_Aim of the exercise_
In the data beneath this task, how many lines contain "that"? Answer with the number only.

[[ Information given, beginning ]]

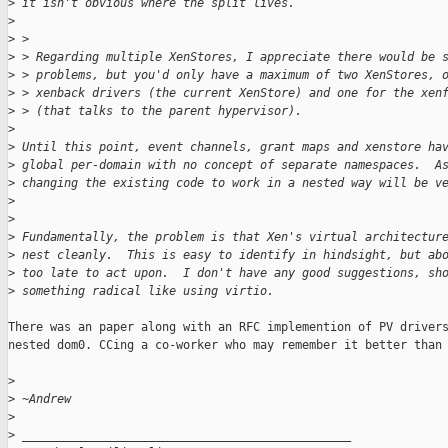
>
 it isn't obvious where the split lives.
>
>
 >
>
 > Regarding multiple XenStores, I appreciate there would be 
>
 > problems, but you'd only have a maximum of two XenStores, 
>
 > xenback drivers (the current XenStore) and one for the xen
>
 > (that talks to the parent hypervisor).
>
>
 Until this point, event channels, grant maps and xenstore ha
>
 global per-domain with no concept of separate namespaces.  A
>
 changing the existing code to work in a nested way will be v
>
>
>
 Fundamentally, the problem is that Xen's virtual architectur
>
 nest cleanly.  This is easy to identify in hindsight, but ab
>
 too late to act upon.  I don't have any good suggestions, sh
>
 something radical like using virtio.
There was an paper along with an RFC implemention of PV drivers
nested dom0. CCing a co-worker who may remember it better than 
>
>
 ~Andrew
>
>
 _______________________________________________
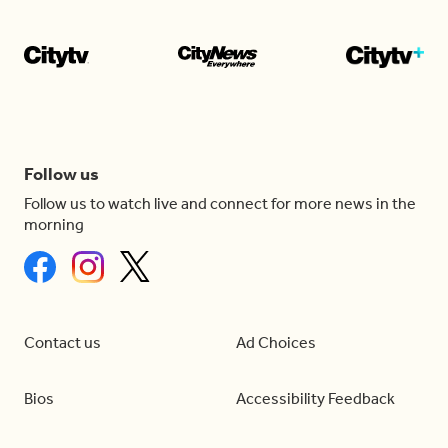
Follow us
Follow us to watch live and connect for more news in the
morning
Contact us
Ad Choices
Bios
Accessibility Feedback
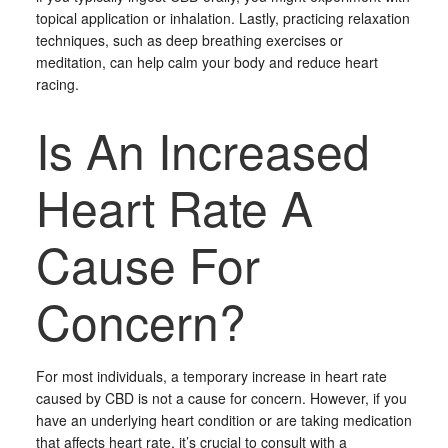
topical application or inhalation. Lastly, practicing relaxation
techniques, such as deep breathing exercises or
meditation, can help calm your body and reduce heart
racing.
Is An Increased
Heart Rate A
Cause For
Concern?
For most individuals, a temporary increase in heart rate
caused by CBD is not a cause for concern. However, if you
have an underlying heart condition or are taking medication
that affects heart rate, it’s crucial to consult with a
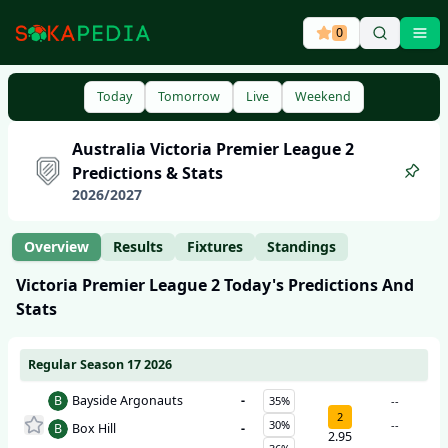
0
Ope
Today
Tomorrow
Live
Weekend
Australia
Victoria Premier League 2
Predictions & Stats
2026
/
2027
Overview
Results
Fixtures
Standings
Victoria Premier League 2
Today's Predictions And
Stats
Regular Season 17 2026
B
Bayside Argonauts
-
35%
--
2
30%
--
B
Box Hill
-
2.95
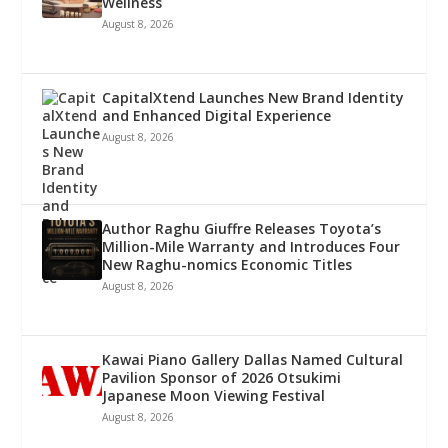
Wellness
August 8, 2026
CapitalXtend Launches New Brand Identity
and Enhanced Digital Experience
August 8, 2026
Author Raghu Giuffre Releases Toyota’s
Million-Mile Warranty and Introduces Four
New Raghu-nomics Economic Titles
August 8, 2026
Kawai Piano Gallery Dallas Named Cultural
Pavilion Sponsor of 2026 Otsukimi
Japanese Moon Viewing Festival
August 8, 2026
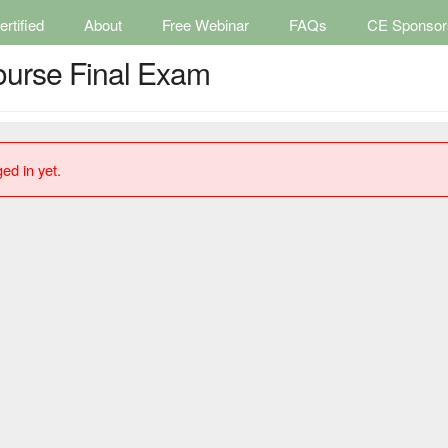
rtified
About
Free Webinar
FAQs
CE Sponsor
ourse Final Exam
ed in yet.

[[ Information given, end ]]

_Your solution_
3